- GOAL OF THE EXERCISE
A verbatim copy of the lines starting at the one with "left shoulder: (255, 207)" and ending at the last line below is required; include nothing else.

START RECORD EXTRACTS

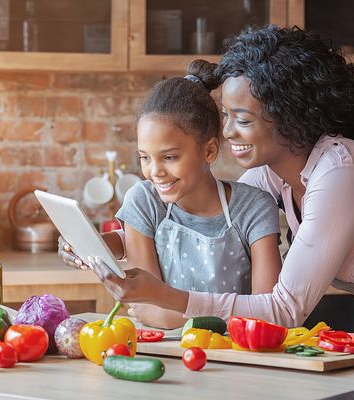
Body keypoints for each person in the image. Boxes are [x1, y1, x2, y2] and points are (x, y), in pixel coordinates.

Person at [64, 25, 354, 348]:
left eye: (242, 119)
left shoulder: (341, 176)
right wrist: (101, 249)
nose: (226, 132)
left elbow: (284, 309)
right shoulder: (266, 177)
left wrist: (168, 298)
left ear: (290, 115)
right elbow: (205, 228)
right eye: (225, 115)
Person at [65, 60, 283, 329]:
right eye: (145, 157)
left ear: (210, 151)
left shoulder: (255, 207)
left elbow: (266, 319)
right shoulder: (144, 201)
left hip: (236, 356)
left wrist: (169, 315)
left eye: (169, 157)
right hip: (162, 354)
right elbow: (146, 307)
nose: (155, 171)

END RECORD EXTRACTS

- WRITTEN SOLUTION
left shoulder: (255, 207)
left elbow: (266, 319)
right shoulder: (144, 201)
left hip: (236, 356)
left wrist: (169, 315)
left eye: (169, 157)
right hip: (162, 354)
right elbow: (146, 307)
nose: (155, 171)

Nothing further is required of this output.